Menurutnya, saat ini progres pembangunan pembangkit baru mencapai 5% dimana konstruksi sudah mulai dilakukan dan kontraktor utama Sinohydro-PP Consortium pun sudah mulau masuk untuk mengerjakan akses jalan dan persiapan power house.
Pembangunan PLTA Jatigede akan meliputi gedung pembangkit (power house), berikut dengan saluran pembawa air (water ways), tangki pendatar air (surge tank), pipa pesat (penstock), saluran buang (tailrace), bangunan transmisi (transformer yard dan switchyard), jaringan transmisi (transmission line) serta bangunan penunjang lainnya.
Diminta beroperasi pada 2018, Anang mengaku bisa mencapai target tersebut, meski tak tuntas sepenuhnya. Mengingat waktu yang tersedia terbilang cukup mepet.
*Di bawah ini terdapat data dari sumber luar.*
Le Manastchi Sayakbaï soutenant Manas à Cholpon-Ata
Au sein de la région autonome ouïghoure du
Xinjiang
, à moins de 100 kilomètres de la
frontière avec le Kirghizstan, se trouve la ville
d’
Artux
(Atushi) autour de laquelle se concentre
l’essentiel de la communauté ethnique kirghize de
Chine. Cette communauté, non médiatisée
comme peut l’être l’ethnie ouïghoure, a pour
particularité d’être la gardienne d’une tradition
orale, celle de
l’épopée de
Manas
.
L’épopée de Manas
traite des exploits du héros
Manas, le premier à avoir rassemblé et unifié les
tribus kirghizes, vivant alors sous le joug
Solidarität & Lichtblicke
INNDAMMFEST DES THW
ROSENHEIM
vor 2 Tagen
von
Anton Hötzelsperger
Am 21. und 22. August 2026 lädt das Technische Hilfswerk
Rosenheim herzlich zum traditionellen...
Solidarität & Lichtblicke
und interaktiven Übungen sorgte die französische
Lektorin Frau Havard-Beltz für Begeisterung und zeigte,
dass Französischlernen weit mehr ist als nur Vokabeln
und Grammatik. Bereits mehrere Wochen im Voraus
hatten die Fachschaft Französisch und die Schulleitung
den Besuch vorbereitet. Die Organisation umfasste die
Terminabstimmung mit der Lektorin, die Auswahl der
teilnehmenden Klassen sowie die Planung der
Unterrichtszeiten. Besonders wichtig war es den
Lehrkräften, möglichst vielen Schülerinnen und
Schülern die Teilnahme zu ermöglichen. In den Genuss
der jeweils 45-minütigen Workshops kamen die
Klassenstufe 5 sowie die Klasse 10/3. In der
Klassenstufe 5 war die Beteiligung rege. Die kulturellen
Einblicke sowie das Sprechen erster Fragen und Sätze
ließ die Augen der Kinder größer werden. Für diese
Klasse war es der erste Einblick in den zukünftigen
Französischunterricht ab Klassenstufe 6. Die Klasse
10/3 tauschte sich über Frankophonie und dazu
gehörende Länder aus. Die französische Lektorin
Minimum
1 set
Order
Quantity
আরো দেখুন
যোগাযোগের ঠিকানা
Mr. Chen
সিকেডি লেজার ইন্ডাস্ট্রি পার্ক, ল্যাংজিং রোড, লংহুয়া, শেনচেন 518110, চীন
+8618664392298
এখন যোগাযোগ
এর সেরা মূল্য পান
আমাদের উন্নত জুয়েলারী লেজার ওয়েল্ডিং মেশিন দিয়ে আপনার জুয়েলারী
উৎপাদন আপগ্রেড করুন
Sedangkan mengenai fluktuasi harga material yang seringkali terpengaruh nilai tukar mata uang rupiah terhadap dollar, menurutnya hal itu sudah tidak menjadi masalah.
"Karena sudah dimasukan dalam kontrak pekerjaan yang mengakomodir perkembangan harga sehingga formulanya bisa mengikuti. Kalau ada perubahan harga naik ya naik dan turun juga turun," ujarnya.
Diakuinya, komponen utama pembangunan pembangkit listrik yakni turbin generator masih harus diimpor karena belum bisa diproduksi oleh dalam negeri. Karena kontraktor utama proyek ini berasal dari China, tidak menutup kemungkinan komponen tersebut pun diboyong dari negeri Tirai bambu tersebut.
"Kalau untuk pekerjaan sipil bahan bakunya bisa dipenuhi dari dalam negeri seperti batu, pasir dan semen. Sedangkan untuk pembangkitnya masih harus diimpor," ujarnya.